Je suis monté dans le vol du soir en m’attendant à quelques heures tranquilles de films, de collations et de l’illusion que le siège trop serré n’existait pas. Tout semblait normal — jusqu’à ce que la fille devant moi balance ses longs cheveux ondulés directement sur mon écran 😅.
Au début, j’ai pensé que c’était un accident. Une turbulence, peut-être. Ou un étirement exagéré. Mais la deuxième fois, j’ai compris : non, c’était simplement sa façon naturelle de s’asseoir — des cheveux partout 😂. J’ai essayé de me pencher sur le côté, d’ajuster la luminosité, même d’incliner ma tête comme un flamant rose confus 🦩, en espérant qu’elle remarquerait. Elle ne l’a pas fait.
J’aurais pu me plaindre. J’aurais pu tapoter son épaule avec un “Excusez-moi…” agacé et ruiner notre humeur à toutes les deux. Mais quelque chose en moi a murmuré : Rendons ça amusant.
Après tout, les avions sont déjà assez stressants. Pourquoi rajouter de la tension quand on peut ajouter une touche d’humour ?

Alors j’ai fait la seule chose qu’aucun guide de politesse ne recommande, mais devrait peut-être le faire pour des personnes comme elle :
Je lui ai fait une tresse.
Oui. Doucement. Silencieusement. Respectueusement. Comme une coiffeuse ninja polie 🥷💇♀️.
C’était étonnamment apaisant. J’ai réalisé une petite tresse bien nette — rien de trop sophistiqué, juste assez pour garder ses cheveux loin de mon écran et de son siège. Puis j’ai glissé l’extrémité derrière son épaule et j’ai repris mon film comme si de rien n’était 😎.
Environ quinze minutes plus tard, elle a bougé et a passé sa main derrière pour ajuster ses cheveux. Sa main s’est figée. Elle a attrapé la tresse. Elle s’est retournée lentement, d’abord confuse… puis réalisant… puis éclatant de rire, le plus grand rire que j’aie entendu dans un avion 😆✈️.
« Oh mon dieu, c’est VOUS qui avez fait ça ? » demanda-t-elle, à moitié choquée, à moitié ravie.

J’ai hoché la tête, un peu embarrassé mais aussi fier de ma nouvelle carrière de coiffeur aérien.
« Je me suis dit que ça pourrait aider à garder vos cheveux loin de mon écran, » ai-je dit. « J’espère que ça ne vous dérange pas ! »
Elle a couvert sa bouche, riant encore plus fort. « Je suis tellement désolée ! Je ne m’en étais même pas rendu compte ! C’est honnêtement la solution la plus drôle qu’on ait pu me faire.
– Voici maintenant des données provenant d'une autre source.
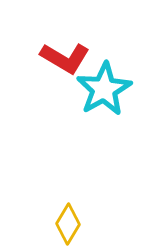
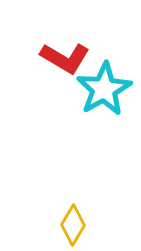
yellow diamond: moved 5 px right, 1 px down
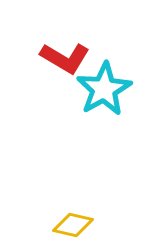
yellow diamond: rotated 72 degrees clockwise
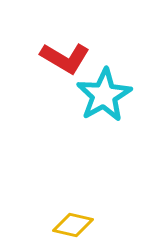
cyan star: moved 6 px down
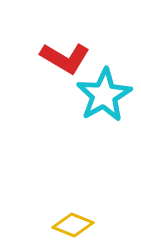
yellow diamond: rotated 9 degrees clockwise
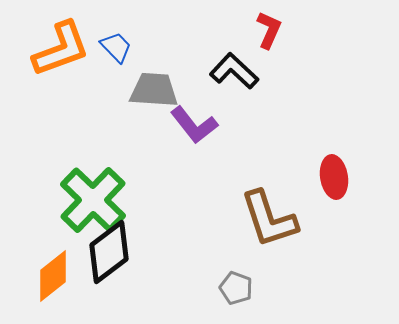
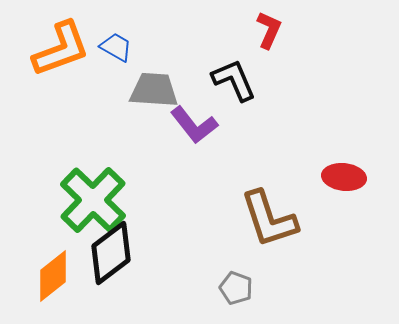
blue trapezoid: rotated 16 degrees counterclockwise
black L-shape: moved 9 px down; rotated 24 degrees clockwise
red ellipse: moved 10 px right; rotated 75 degrees counterclockwise
black diamond: moved 2 px right, 1 px down
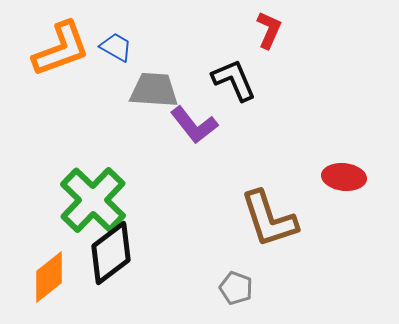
orange diamond: moved 4 px left, 1 px down
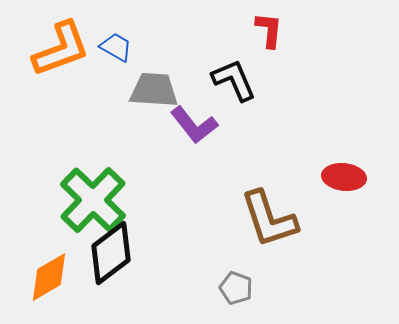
red L-shape: rotated 18 degrees counterclockwise
orange diamond: rotated 8 degrees clockwise
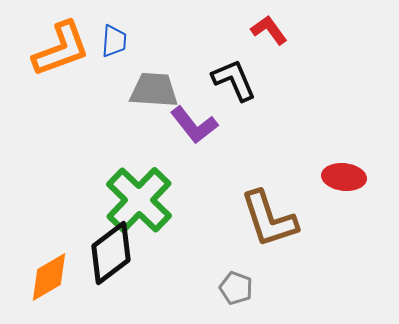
red L-shape: rotated 42 degrees counterclockwise
blue trapezoid: moved 2 px left, 6 px up; rotated 64 degrees clockwise
green cross: moved 46 px right
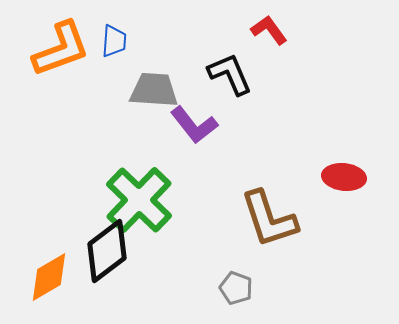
black L-shape: moved 4 px left, 6 px up
black diamond: moved 4 px left, 2 px up
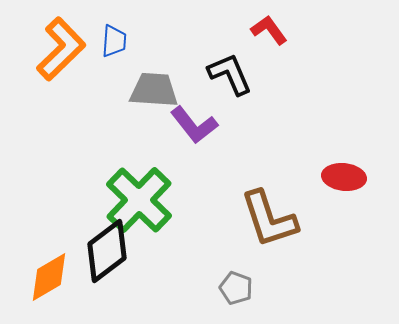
orange L-shape: rotated 24 degrees counterclockwise
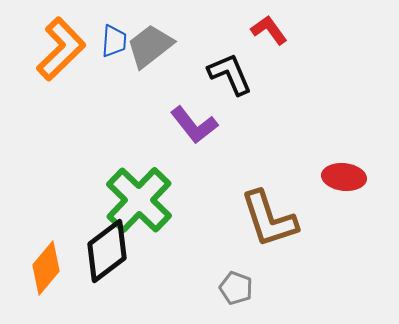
gray trapezoid: moved 4 px left, 44 px up; rotated 42 degrees counterclockwise
orange diamond: moved 3 px left, 9 px up; rotated 20 degrees counterclockwise
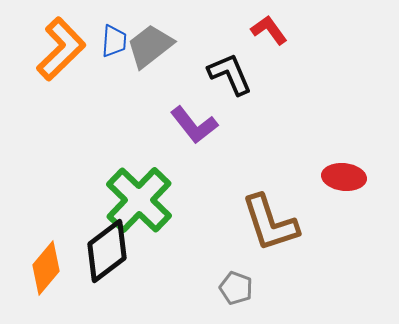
brown L-shape: moved 1 px right, 4 px down
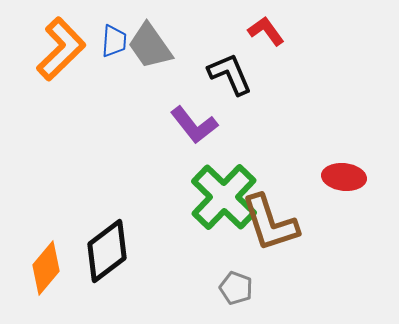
red L-shape: moved 3 px left, 1 px down
gray trapezoid: rotated 87 degrees counterclockwise
green cross: moved 85 px right, 3 px up
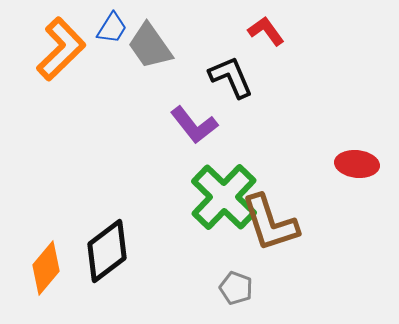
blue trapezoid: moved 2 px left, 13 px up; rotated 28 degrees clockwise
black L-shape: moved 1 px right, 3 px down
red ellipse: moved 13 px right, 13 px up
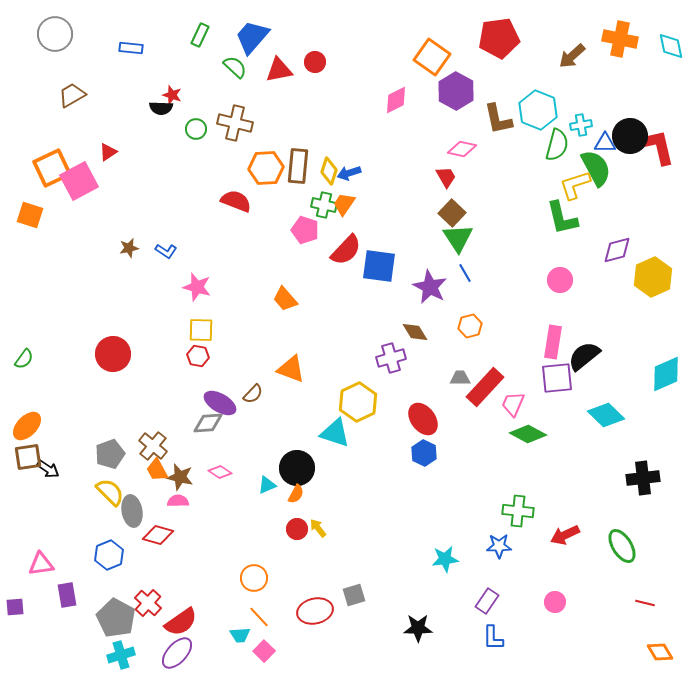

Merci de ne pas m’avoir crié dessus. »
Nous avons souri toutes les deux, et pour le reste du vol, elle a gardé ses cheveux bien rangés. En fait, elle semblait apprécier la tresse — elle la touchait comme si c’était un cadeau surprise d’un inconnu 😂🎁.
Plus tard, alors que la cabine était sombre et silencieuse, elle s’est retournée encore une fois.

« Vous savez, » murmura-t-elle, « si quelqu’un s’était plaint, je me serais sentie vraiment mal. Mais la tresse ? C’était créatif. Vous m’avez évité une grosse gêne. »
Nous avons discuté après l’atterrissage. Rien de profond — juste les conversations habituelles sur la mauvaise nourriture des aéroports, les sièges inconfortables et le mystère de pourquoi les bagages arrivent toujours en dernier quand on est pressé 🧳🤷♀️. Elle m’a dit qu’elle était exténuée après avoir couru dans l’aéroport, ce qui expliquait la situation capillaire chaotique. Je lui ai dit que je ne tresserais probablement plus jamais les cheveux d’un inconnu, sauf en cas d’urgence.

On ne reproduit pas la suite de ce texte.